Ales Hemsky got a stick on it, but it then hit Burakovsky in the shins. He settled the puck on his stick, and as
Lehtonen was trying to sweep the puck off his blade, Burakovsky flipped it over
Lehtonen’s stick and into the top of the net to make it 4-3 at 13:54.
That would be as close as the Caps would get, though, Tom
Wilson getting achingly close to tying the game with 36 seconds left as he hit
the goalpost. The Caps skated off with
their ninth consecutive loss to the Stars, 4-3.
Other stuff…
-- How long has it been since the Caps beat the Stars? Not only are none of the Caps’ goal scorers
from their last win against Dallas with the Caps, only one of them is still in
the NHL. Sergei Fedorov had a pair of
goals in that game. Tyler Sloan had one,
as did Alexander Semin, who had the overtime game-winner. Tomas Fleischmann had the other two, he now
of the Montreal Canadiens. It gets worse. The Caps have not beaten the Stars in regulation time in Dallas since (sit down for this) October 17, 1995, a 4-3 win. Anyone remember Mike Eagles or Stefan Ustorf? They scored goals along with Dale Hunter and Mark Tinordi. Jim Carey got the win in goal. Since then, the Caps are 2-12-0 in Dallas, both wins in overtime.
-- The Caps are the 30th and last team to lose
their tenth game in regulation time this season. Dallas was the last team before the Caps to
do it, back on January 5th, 39 days ago.
-- Alex Ovechkin did not have a shot on goal in the first 40
minutes, but then had five shots on goal in the first 12:40 of the third
period, including his 35th goal of the season.
-- Evgeny Kuznetsov had a pair of assists making it an even
dozen multi-assist games this season. He
now has 16 multi-point games. Only Jamie
Benn (17), Tyler Seguin (who had his 20th in this game), and Patrick
Kane (20) have more multi-point games this season (pending results from other
contests).
-- Someday, Mike Richards will get his first point as a
Capital. Until then, he’s got faceoffs
in his favor. He was 6-for-6 in this
game and is at 55.1 percent in his 11 games with the club.
-- Braden Holtby allowed four goals on 25 shots. It was the third straight game in which he
allowed three or more goals, the first time that has happened this season and
the first time it happened to him since he allowed four goals in three
consecutive games, January 16-27 last season.
-- John Carlson had an assist on Ovechkin’s power play goal,
giving him points in each of his last three games.
-- Nate Schmidt had an assist on Justin Williams’ goal,
breaking a six-game streak without a point.

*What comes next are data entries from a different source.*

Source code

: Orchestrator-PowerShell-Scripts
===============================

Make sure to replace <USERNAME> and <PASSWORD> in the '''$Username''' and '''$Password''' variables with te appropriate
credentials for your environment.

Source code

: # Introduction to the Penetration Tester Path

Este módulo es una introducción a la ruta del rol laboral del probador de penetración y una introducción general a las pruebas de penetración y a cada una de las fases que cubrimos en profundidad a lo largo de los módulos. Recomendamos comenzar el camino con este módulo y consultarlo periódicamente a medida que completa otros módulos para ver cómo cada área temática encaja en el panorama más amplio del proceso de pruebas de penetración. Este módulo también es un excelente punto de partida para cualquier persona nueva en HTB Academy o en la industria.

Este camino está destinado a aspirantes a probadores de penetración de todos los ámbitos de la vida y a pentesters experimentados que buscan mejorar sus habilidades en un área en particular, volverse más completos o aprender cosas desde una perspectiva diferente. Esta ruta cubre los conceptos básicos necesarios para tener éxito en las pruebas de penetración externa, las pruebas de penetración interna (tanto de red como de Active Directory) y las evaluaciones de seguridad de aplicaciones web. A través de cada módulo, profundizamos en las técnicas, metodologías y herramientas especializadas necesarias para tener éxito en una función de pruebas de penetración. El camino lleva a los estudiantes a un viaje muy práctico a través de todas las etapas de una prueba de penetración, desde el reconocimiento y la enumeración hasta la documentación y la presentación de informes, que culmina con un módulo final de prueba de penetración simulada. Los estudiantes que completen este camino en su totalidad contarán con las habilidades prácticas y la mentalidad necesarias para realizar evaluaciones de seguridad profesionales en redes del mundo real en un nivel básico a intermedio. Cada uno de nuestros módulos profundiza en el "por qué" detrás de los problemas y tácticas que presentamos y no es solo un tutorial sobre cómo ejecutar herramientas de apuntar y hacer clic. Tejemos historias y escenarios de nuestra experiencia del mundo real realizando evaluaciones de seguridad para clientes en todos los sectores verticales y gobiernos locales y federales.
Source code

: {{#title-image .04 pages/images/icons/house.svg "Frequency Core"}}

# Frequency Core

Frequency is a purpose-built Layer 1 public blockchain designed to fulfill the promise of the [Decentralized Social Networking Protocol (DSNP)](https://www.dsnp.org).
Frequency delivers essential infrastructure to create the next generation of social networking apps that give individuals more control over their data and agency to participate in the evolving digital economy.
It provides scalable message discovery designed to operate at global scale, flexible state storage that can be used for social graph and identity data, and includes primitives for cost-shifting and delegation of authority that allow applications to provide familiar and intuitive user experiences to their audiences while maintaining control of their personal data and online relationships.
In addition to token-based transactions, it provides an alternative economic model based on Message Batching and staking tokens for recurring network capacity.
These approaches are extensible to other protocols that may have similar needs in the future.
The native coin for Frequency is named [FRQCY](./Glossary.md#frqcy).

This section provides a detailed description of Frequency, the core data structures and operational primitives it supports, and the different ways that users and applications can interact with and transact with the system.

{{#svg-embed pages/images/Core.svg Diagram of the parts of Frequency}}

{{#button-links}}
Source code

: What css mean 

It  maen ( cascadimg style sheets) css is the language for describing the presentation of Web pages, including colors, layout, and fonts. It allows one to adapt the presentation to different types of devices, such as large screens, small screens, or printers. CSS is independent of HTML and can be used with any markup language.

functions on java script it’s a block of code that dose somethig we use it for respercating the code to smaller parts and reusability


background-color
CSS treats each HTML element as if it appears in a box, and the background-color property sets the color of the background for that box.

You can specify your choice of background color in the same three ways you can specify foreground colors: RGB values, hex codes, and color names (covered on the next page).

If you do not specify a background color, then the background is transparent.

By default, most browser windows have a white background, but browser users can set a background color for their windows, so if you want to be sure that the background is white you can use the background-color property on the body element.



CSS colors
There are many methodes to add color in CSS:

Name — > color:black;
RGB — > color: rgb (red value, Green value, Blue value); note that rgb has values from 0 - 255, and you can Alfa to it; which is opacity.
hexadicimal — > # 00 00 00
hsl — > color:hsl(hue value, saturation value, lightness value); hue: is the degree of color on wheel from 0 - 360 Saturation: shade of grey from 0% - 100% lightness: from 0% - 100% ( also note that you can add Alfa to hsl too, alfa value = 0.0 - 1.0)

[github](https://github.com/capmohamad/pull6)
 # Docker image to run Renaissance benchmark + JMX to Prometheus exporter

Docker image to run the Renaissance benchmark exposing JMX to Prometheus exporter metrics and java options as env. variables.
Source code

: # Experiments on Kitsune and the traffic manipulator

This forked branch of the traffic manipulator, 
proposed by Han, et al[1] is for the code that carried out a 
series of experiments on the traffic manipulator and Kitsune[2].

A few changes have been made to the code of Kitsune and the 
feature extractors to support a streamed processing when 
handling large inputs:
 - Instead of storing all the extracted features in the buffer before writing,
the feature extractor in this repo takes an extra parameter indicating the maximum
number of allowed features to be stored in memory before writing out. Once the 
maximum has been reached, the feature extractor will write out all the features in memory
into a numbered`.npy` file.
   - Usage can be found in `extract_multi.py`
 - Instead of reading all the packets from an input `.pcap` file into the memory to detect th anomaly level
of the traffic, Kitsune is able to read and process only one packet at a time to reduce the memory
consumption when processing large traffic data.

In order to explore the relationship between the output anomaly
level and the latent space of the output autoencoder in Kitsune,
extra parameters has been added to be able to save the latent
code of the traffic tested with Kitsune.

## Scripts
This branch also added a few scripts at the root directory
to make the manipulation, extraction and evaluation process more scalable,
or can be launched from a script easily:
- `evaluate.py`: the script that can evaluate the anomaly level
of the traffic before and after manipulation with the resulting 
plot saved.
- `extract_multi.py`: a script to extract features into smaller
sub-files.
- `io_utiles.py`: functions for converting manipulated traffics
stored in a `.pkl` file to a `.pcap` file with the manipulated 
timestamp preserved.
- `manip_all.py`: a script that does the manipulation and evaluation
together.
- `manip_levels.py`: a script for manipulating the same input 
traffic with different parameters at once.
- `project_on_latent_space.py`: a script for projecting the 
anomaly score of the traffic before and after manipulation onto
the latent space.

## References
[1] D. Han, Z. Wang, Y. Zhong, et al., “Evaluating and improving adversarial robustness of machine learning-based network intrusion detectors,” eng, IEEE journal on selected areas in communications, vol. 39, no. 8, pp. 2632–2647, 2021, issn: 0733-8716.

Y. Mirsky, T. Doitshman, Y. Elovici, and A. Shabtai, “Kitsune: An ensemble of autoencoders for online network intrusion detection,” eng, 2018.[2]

-- Stan Galiev lives in some transdimensional state, neither entirely on the ice or on the bench. He skated just
seven shifts on Saturday night for a total of 4:52 in ice time. It was his lightest ice time workload of the
season (15 games).
-- The Caps allowed a power play goal for the third straight
game and fourth in their last five contests.
Since the games postponed at the end of January, the Caps are just
26-for-33 (78.8 percent).
In the end…
The Caps made things respectable, and they almost squeaked
at least a point out of this game, but the underlying numbers tell a grim
story. Dallas out attempted the Caps at
5-on-5 by a 50-40 margin for the game and had 30-19 edge in scoring chances
(numbers from war-on-ice.com). As a
team, they might have had their worst period of the season in the middle 20
minutes. Maybe it was a wake-up call
after a few games in which there were some unsettling aspects creeping into
their play. Even with the third-period
comeback, there is the concern about the Caps facing a team with as solid a
possession game as the Stars. They will
get to test whether or not lessons have been learned when they return home on
Tuesday to face the league’s top possession team, the Los Angeles Kings.